Play to compare. The compiler translates the whole program at once before running. The interpreter translates and runs one line at a time, stopping at the first error.
| Compiler | Interpreter | |
|---|---|---|
| How it translates | The entire source code at once | One line at a time, executing as it goes |
| Output | Produces a standalone executable file | No executable file is produced |
| Speed when running | Faster, it is already translated | Slower, it translates every time it runs |
| Errors | Reports all errors together after compiling | Stops at the first error it meets |
| Typically used for | The final released version of a program | Developing and testing a program |
Assemblers
An assembler is the translator for assembly language. It converts an assembly language program into machine code. Because each assembly instruction maps to exactly one machine code instruction, the assembler's job is a direct one-to-one translation.
Integrated Development Environments (IDEs)
An IDE is an application that gives programmers a complete set of tools for writing, testing and debugging code, all in one place. Instead of switching between separate programs, everything is combined.

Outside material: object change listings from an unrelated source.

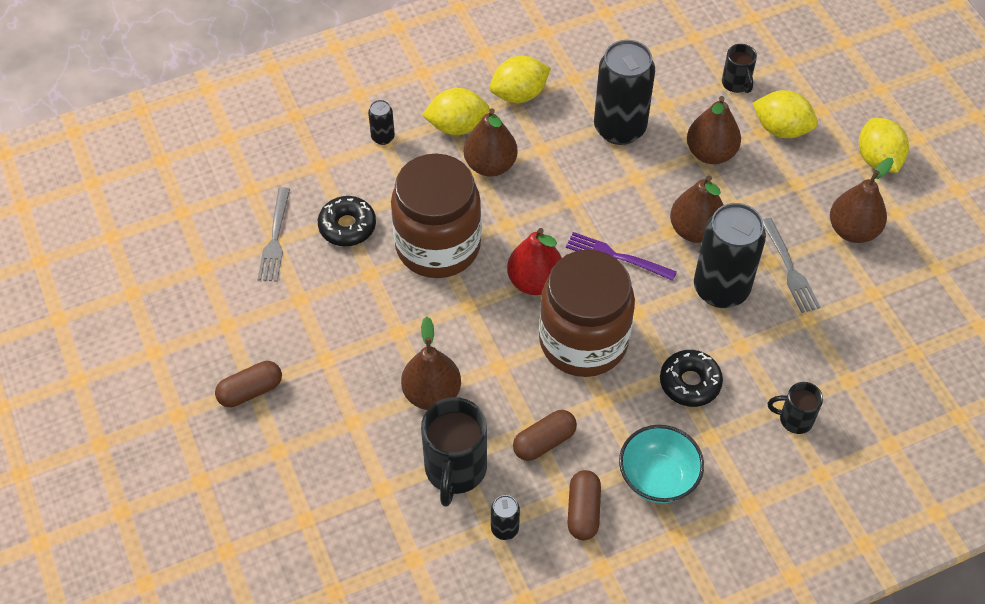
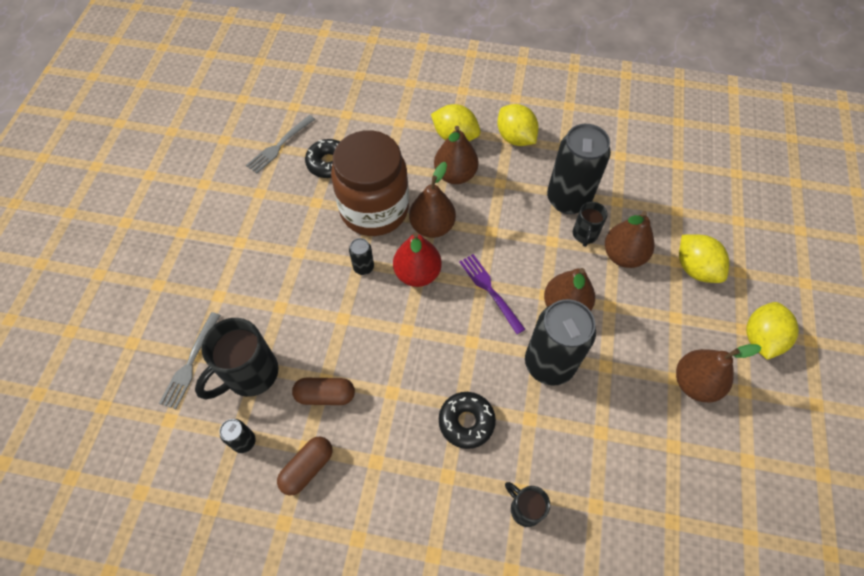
camera: 35 degrees right, 5 degrees up
brown capsule [215,361,282,407] -> none
black can [368,100,395,145] -> black can moved to [349,238,374,275]
brown pear [401,316,461,410] -> brown pear moved to [409,162,456,238]
yellow lemon [490,56,551,103] -> yellow lemon turned 45 degrees clockwise [497,104,539,146]
brown jar [539,250,635,377] -> none
turquoise bowl [619,425,704,503] -> none
black mug [722,44,757,93] -> black mug moved to [573,202,607,247]
grey fork [763,218,820,313] -> grey fork moved to [159,312,221,409]

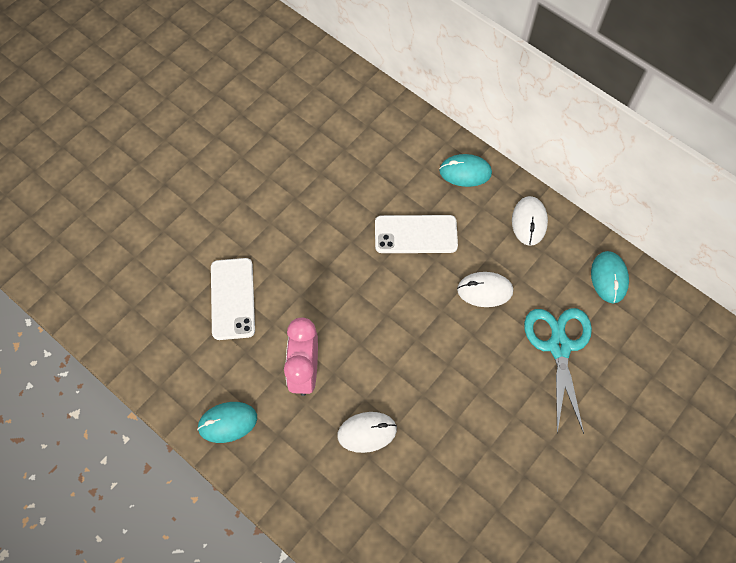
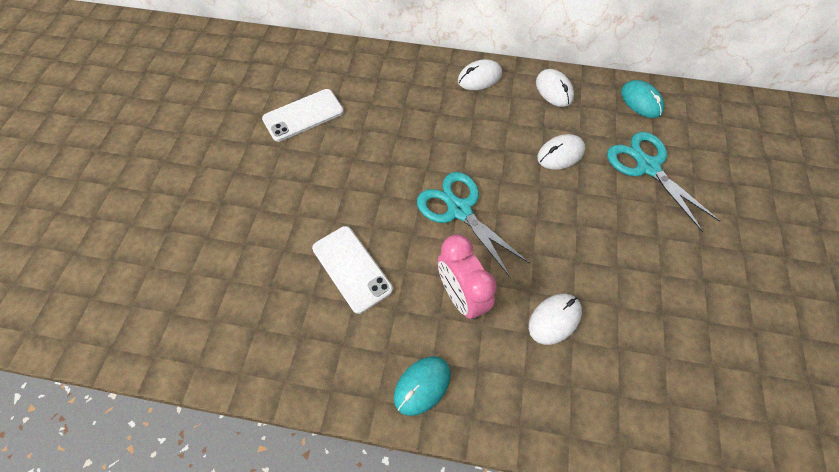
camera: 30 degrees left, 5 degrees down
white phone [375,215,458,253] -> white phone moved to [262,89,344,142]
turquoise mouse [439,154,492,187] -> white mouse [458,59,502,90]
none -> turquoise scissors [417,172,530,278]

| Feature | What it does |
|---|---|
| Code editor | A text editor with syntax highlighting and formatting for writing code |
| Run-time environment | Lets the program be run and tested inside the IDE |
| Translator | A built-in compiler or interpreter to translate and run the code |
| Error diagnostics | Highlights syntax errors as you type and shows error messages |
| Auto-completion | Suggests completions for variable names, functions and keywords |
| Auto-correction | Suggests or applies fixes for common mistakes automatically |
| Prettyprint | Automatically formats code with correct indentation and spacing |
Exam Practice
System software provides the services the computer needs to operate and manages the hardware, for example an operating system and a device driver. Application software provides the services the user needs to complete tasks and runs on top of the operating system, for example a word processor and a web browser.
Any four of: managing files, handling interrupts, providing a user interface, managing peripherals and drivers, managing memory, managing multitasking, providing system security, and managing user accounts.
A device or program generates an interrupt signal. The CPU finishes its current instruction, then saves its current state, the registers and program counter, onto the stack. It runs the appropriate interrupt service routine to deal with the event. Once the routine finishes, the CPU restores the saved state and resumes the original task from where it paused.
A hardware interrupt is a physical event such as pressing a key on the keyboard or a printer finishing a job. A software interrupt is generated by a program, such as an attempt to divide by zero or a request for an operating system service.
A compiler translates the entire source code at once and produces a standalone executable file, then reports all the errors it found together after compilation. An interpreter translates and executes the code one line at a time, producing no executable file, and stops as soon as it reaches the first error.
An IDE is an application that provides a complete set of tools for writing, testing and debugging code in one place. Two features, for example: a code editor with syntax highlighting for writing code, and error diagnostics that highlight syntax errors as the programmer types.